_RECORDS SHOWN:_
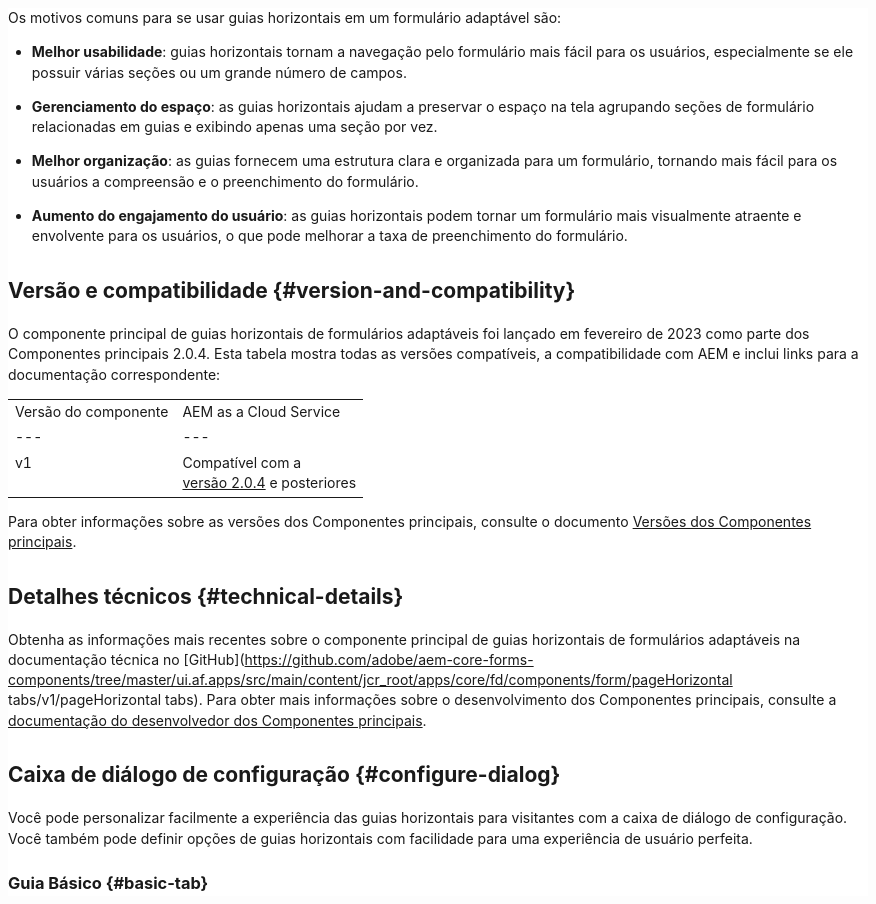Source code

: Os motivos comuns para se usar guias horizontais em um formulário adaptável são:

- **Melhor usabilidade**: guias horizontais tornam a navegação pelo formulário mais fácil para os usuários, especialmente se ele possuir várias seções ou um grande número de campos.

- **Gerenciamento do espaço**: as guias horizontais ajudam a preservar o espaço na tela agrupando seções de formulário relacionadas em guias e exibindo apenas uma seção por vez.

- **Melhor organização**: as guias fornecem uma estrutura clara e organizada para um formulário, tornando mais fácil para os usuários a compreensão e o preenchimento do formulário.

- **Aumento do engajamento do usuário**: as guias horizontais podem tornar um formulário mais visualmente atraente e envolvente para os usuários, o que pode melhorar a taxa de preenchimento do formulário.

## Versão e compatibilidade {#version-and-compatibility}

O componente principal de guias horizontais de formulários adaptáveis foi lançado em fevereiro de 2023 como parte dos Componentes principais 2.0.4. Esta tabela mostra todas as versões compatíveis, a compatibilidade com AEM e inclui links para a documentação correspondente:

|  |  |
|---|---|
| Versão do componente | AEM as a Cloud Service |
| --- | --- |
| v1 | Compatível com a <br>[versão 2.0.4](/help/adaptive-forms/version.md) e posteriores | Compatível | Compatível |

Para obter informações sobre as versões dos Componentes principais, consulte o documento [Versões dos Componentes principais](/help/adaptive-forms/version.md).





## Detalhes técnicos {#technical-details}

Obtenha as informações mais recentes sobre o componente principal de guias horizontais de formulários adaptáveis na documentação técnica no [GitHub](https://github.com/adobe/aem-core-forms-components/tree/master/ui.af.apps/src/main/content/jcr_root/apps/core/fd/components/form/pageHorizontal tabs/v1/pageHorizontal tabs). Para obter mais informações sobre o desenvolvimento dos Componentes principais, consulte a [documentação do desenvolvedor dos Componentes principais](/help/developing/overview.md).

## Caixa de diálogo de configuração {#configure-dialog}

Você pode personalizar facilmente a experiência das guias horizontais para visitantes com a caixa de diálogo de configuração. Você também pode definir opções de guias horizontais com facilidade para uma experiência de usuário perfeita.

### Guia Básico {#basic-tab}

==

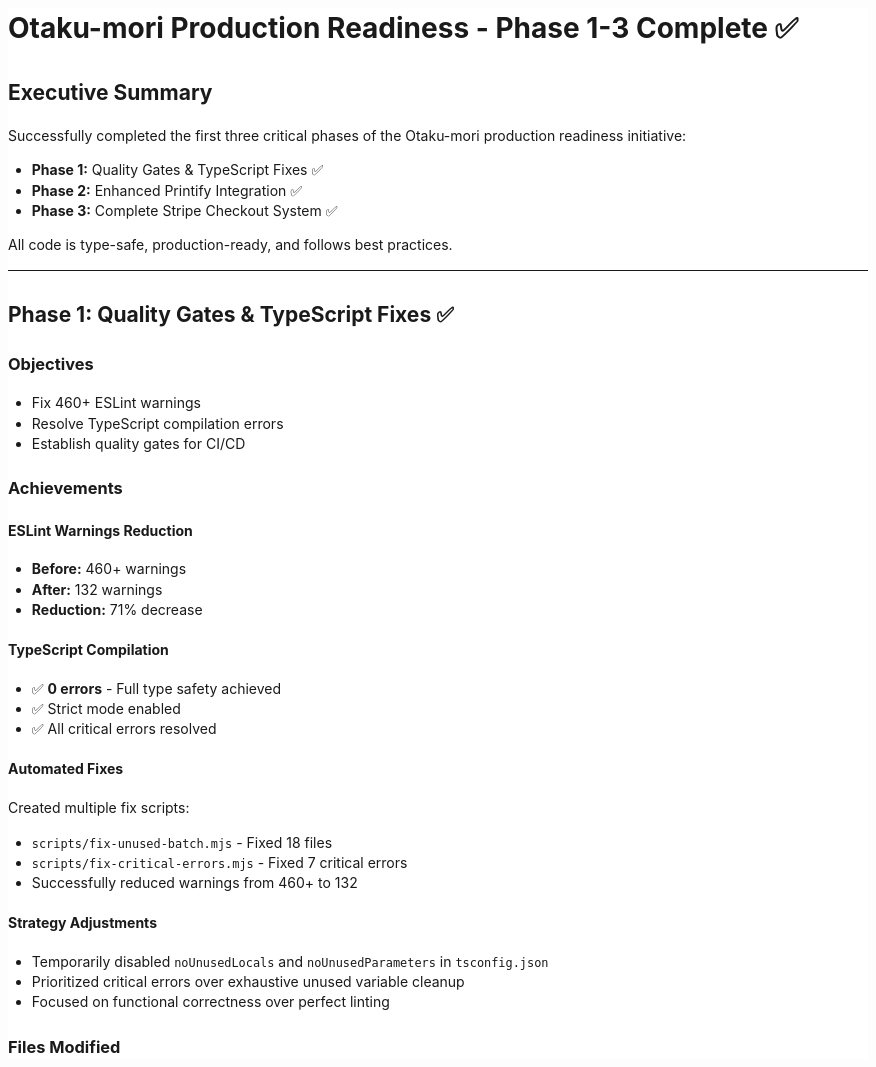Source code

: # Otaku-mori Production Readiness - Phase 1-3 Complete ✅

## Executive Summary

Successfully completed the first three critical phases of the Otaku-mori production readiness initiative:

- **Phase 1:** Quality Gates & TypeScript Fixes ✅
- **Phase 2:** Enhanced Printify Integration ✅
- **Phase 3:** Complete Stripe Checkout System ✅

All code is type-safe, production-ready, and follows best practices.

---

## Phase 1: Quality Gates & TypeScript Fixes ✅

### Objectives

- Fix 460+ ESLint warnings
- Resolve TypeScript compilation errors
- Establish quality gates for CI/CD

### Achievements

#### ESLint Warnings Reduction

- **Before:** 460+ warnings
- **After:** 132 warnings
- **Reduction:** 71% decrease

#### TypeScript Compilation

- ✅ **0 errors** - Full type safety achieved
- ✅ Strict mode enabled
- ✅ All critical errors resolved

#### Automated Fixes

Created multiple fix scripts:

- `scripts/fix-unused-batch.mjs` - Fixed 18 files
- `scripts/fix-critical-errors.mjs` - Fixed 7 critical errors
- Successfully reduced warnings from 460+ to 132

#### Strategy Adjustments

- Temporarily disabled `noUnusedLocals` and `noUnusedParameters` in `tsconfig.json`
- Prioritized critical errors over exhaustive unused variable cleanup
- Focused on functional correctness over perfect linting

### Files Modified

_WHAT THE EXERCISE ASKS:_ Each line with "critical" in it must be identified and copied from the material.

_OUTPUT BELOW:_
Successfully completed the first three critical phases of the Otaku-mori production readiness initiative:
- ✅ All critical errors resolved
- `scripts/fix-critical-errors.mjs` - Fixed 7 critical errors
- Prioritized critical errors over exhaustive unused variable cleanup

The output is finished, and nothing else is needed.